Kentos, I’m not sure that’s the right name of the highway. It looks more Dominionist than Reformed. The New Calvinists love divine sovereignty. But if you look at Collin Hansen’s book, they are ambivalent about at least 2 of the 5 points (and we haven’t even gotten to sacraments, worship, and polity).
Bryan, “besides wickeness.”
Ding. The Coens’ version of True Grit was wonderful.
Curt, “When we portray groups as a monolith in order to discredit them, guess what that is called?”
Workers and Capitalists. No monolith there.
Good piece Dr. Hart. Bryan nails it. > It is total BS that mellinnials are “authentic”. This is all their own self aggrandized / self important crap hand crafted by mellinnials themselves. No generation that addicted (heck they created it- modern social media) to the narcissism that is modern social media should be allowed to get away with such gross false self assertions.
As far as Piper goes- He is the face and the theology of the majority of the so call “Reformed resurgence”. Dr. Hart is correct, it’s all more Dominionist than it is Reformed. No surprise at all that a guy like Tim Challies adores Piper. Not that me of all people hits on every exact “reformed” ideal, but when it comes to Piper types, NO thank you! I would have always taken Dr. Mike Horton or Dr. RC Sproul any day of the week over Piper. Though I’m not a huge Keller fan, heck I would take him over Piper anytime as well.
Are you having trouble distinguishing verbs and nouns?
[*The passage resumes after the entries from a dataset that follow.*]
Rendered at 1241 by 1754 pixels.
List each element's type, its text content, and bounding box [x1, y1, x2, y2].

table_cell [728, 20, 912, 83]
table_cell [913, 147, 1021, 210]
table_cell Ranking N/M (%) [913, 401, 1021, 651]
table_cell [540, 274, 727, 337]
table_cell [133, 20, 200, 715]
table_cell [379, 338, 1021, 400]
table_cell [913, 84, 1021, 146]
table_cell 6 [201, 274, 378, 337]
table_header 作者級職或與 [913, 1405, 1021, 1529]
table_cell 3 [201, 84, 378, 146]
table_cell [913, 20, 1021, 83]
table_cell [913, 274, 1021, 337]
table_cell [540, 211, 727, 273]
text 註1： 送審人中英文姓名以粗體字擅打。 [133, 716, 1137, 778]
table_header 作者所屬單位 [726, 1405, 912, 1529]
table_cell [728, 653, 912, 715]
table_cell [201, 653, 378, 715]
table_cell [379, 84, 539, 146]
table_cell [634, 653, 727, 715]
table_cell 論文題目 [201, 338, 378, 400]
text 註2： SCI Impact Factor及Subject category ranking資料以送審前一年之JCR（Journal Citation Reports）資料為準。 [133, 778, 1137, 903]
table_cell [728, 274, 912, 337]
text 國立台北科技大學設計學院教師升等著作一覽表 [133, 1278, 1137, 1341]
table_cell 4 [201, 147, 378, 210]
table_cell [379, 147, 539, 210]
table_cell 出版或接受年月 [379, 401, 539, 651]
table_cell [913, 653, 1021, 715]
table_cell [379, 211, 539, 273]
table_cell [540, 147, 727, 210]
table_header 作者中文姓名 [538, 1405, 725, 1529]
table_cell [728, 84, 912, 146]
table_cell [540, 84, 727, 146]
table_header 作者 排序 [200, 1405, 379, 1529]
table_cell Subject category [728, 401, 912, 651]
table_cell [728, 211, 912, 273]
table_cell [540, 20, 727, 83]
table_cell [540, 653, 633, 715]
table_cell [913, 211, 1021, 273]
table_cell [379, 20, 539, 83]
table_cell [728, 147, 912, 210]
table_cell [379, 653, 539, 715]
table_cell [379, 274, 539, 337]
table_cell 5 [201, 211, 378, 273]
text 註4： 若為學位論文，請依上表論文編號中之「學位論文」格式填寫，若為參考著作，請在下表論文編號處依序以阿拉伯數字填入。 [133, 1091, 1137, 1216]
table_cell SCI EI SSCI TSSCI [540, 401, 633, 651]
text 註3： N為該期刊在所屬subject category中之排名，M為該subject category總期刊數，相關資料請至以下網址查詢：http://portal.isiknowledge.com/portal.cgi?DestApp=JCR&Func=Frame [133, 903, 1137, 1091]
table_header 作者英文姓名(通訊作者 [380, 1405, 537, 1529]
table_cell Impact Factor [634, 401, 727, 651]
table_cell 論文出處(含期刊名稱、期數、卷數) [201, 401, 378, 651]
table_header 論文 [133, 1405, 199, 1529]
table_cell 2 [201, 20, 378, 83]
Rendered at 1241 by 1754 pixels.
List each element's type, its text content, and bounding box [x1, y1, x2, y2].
Or is your struggle with projection?
It is called authoritarianism and no group, whether the group is conservative, liberal, or leftist, has a monopoly on authoritarianism.
Curt, I thought socialists believe that capitalists have a monopoly on authoritarianism.
I think this blog post prooves Edwards’ point in Religious Affections. Perhaps this blog should be retitled “Grumblings of a Disaffected Old Light.”